Years later, as Lewis’ physical powers decline, he turns down the offer to deliver a sermon in his former congregation, not because of personal vanity, but so as not to remind his former congregants that he is dying. “I don’t want to scare them like that,” he says.
When Lewis died in 2008 at age 90, Albom laments in his eulogy, “You were a clergyman of the people, never above the people.… How can…any of us let you go? Where do we look for you now?…Where you have been trying — good sweet Man of God — to get us to look all along. We look up.”
To Lewis, both his belief in God and the sanctity of his role in transmitting that belief to his congregation were greater than the minor annoyance of shul politics.
Albom’s affectionate portrayal of a rabbi runs counter to what we learn from most representations in popular culture.
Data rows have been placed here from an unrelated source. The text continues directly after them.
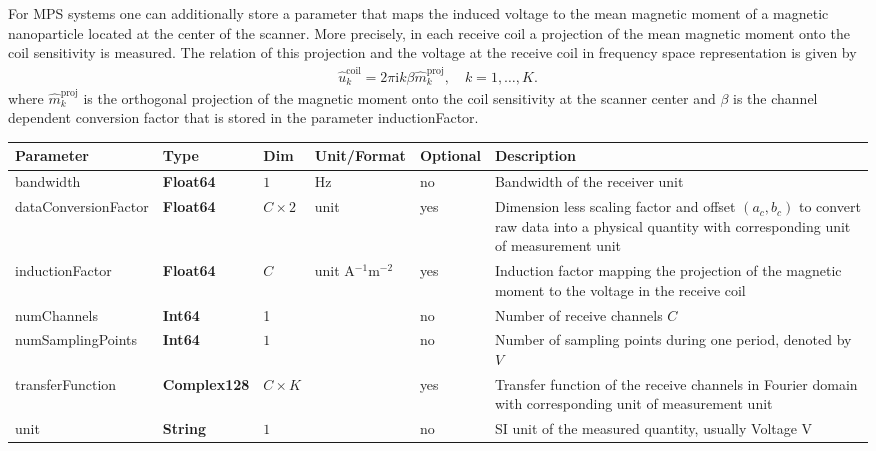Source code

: \documentclass[landscape,a4paper]{article} %
\newcommand{\inltab}[1]{{\ttfamily\bfseries\color{blue}#1}}
\newcommand{\inlvar}[1]{{\ttfamily#1}}
\begin{document}
\begin{multicols}{2}
For MPS systems one can additionally store a parameter that maps the induced voltage to the mean magnetic moment of a magnetic nanoparticle located at the center of the scanner. More precisely, in each receive coil a projection of the mean magnetic moment onto the coil sensitivity is measured. The relation of this projection and the voltage at the receive coil in frequency space representation is given by
\begin{align*}
\hat{u}_k^\text{coil} = 2\pi \textrm{i} k \beta \hat{m}_k^\text{proj} , \quad k=1,\dots,K.
\end{align*}
where  
$\hat m_k^\text{proj}$ is the orthogonal projection of the magnetic moment onto the coil sensitivity at the scanner center
and $\beta$ is the channel dependent conversion factor that is stored in the parameter  \inlvar{inductionFactor}.
\end{multicols}

\setlength\extrarowheight{5pt}
\noindent \begin{tabularx}{\columnwidth}{lllllX} 
\textbf{Parameter} & \textbf{Type} & \textbf{Dim} & \textbf{Unit/Format} & \textbf{Optional} & \textbf{Description} \\ \hline 
\inlvar{bandwidth} & \inltab{Float64} & $1$ & Hz & no & Bandwidth of the receiver unit \\ \hline
\inlvar{dataConversionFactor} & \inltab{Float64} & $C \times 2$ & \inlvar{unit} & yes & Dimension less scaling factor and offset $(a_c, b_c)$ to convert raw data into a physical quantity with corresponding unit of measurement \inlvar{unit} \\ \hline 
\inlvar{inductionFactor} & \inltab{Float64} & $C$ & \inlvar{unit} A$^{-1}$m$^{-2}$ & yes & Induction factor mapping the projection of the magnetic moment to the voltage in the receive coil  \\ \hline
\inlvar{numChannels} & \inltab{Int64} & 1 & & no & Number of receive channels $C$ \\ \hline 
\inlvar{numSamplingPoints} & \inltab{Int64} & $1$ &  & no & Number of sampling points during one period, denoted by $V$ \\ \hline
\inlvar{transferFunction} & \inltab{Complex128} & $C \times K$ & & yes & Transfer function of the receive channels in Fourier domain with corresponding unit of measurement \inlvar{unit} \\ \hline
\inlvar{unit} & \inltab{String} & $1$ & & no & SI unit of the measured quantity, usually Voltage V \\ \hline 
\end{tabularx}
\setlength\extrarowheight{0pt}
\end{document}
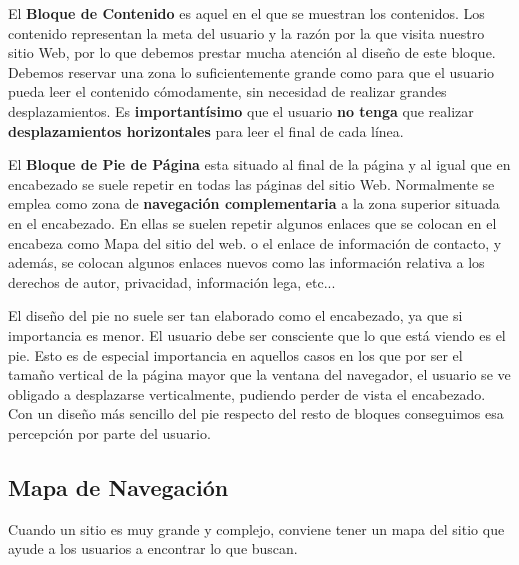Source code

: El \textbf{Bloque de Contenido} es aquel en el que se muestran los contenidos. Los contenido representan la meta del usuario y la razón por la que visita nuestro sitio Web, por lo que debemos prestar mucha atención al diseño de este bloque. Debemos reservar una zona lo suficientemente grande como para que el usuario pueda leer el contenido cómodamente, sin necesidad de realizar grandes desplazamientos. Es \textbf{importantísimo} que el usuario \textbf{no tenga} que realizar \textbf{desplazamientos horizontales} para leer el final de cada línea.

El \textbf{Bloque de Pie de Página} esta situado al final de la página y al igual que en encabezado se suele repetir en todas las páginas del sitio Web. Normalmente se emplea como zona de \textbf{navegación complementaria} a la zona superior situada en el encabezado. En ellas se suelen repetir algunos enlaces que se colocan en el encabeza como Mapa del sitio del web. o el enlace de información de contacto, y además, se colocan algunos enlaces nuevos como las información relativa a los derechos de autor, privacidad, información lega, etc...

El diseño del pie no suele ser tan elaborado como el encabezado, ya que si importancia es menor. El usuario debe ser consciente que lo que está viendo es el pie. Esto es de especial importancia en aquellos casos en los que por ser el tamaño vertical de la página mayor que la ventana del navegador, el usuario se ve obligado a desplazarse verticalmente, pudiendo perder de vista el encabezado. Con un diseño más sencillo del pie respecto del resto de bloques conseguimos esa percepción por parte del usuario.

\subsection{Mapa de Navegación}
Cuando un sitio es muy grande y complejo, conviene tener un mapa del sitio que ayude a los usuarios a encontrar lo que buscan.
That negative trend was depicted in the 1960s with the best-seller “Heaven Help Us!” by Herbert Tarr, in which a young bachelor rabbi in his first pulpit, although eager to spread the word of Judaism, is incompetent. “Heaven Help Us” was part of a broader societal trend during a decade that challenged the authority of many religious and secular figures.
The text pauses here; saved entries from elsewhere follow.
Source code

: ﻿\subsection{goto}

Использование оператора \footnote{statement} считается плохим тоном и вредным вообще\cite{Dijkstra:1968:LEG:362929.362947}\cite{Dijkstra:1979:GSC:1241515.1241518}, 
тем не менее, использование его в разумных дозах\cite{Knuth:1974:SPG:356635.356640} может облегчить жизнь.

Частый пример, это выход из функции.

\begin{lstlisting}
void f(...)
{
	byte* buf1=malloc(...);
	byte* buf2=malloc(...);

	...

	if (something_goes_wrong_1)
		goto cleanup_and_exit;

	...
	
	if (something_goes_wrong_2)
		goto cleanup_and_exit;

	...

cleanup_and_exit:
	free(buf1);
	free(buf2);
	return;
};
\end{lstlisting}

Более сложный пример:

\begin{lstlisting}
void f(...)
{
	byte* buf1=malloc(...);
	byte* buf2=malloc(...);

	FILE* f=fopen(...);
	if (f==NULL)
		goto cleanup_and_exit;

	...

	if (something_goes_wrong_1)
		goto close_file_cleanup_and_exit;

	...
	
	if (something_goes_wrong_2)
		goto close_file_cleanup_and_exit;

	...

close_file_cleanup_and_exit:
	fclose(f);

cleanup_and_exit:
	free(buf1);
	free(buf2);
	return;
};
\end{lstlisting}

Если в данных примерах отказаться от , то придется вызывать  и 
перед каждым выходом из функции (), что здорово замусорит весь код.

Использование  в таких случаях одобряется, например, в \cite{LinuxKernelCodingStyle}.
Little was done to rehabilitate that image by films and books like the 1989’s “Enemies a Love Story,” an adaptation of Isaac Bashevis Singer’s novel, and 2002’s “The New Rabbi, a Congregation Searches for its Leader,” a book that chronicles the search for a rabbinic successor to an iconic senior rabbi who has served another Conservative synagogue in the suburbs of Philadelphia.
Even the television show “Seinfeld” included episodes that maligned the reputation of a rabbi. In one viewing, the character Elaine (played by Julia Louis-Dreyfus), jealous that her friend George Costanza (Jason Alexander) has become engaged, consults a rabbi in her building. The rabbi gossips about Elaine’s jealousy to others, and, in a later episode, makes a pass at her.
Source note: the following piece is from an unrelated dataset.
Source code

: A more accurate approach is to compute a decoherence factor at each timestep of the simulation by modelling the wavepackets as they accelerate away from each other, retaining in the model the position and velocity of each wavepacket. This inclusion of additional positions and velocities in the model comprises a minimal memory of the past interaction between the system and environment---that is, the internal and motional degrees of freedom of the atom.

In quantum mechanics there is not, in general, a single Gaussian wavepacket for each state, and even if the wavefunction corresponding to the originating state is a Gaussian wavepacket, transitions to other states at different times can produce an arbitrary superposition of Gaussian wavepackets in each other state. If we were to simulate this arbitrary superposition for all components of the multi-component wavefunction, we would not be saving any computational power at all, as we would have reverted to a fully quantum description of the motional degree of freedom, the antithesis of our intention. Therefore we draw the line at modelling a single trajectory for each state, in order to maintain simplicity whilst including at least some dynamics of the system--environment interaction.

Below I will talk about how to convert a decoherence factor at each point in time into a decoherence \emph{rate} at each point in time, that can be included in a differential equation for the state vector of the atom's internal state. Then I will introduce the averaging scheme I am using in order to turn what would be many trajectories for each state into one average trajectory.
Most recently, the Coen Brothers’ “A Serious Man” presented three rabbis as lazy, unhelpful or ineffective, unwilling or unable to help Larry Gopnick in his Job-like suffering.
The idea is beginning to change, however, with Albom’s book, which is helping to rehabilitate the modern rabbi’s role. “Have a Little Faith” will no doubt put a dent in the image of the ineffective rabbi. More importantly, it serves as an accurate portrayal of a man of God who, by modeling his own faith, showed the rest of us how to find ours.
Gerald Zelizer has been rabbi of Congregation Neve Shalom in Metuchen in New Jersey for 40 years. He is a past president of the Rabbinical Assembly.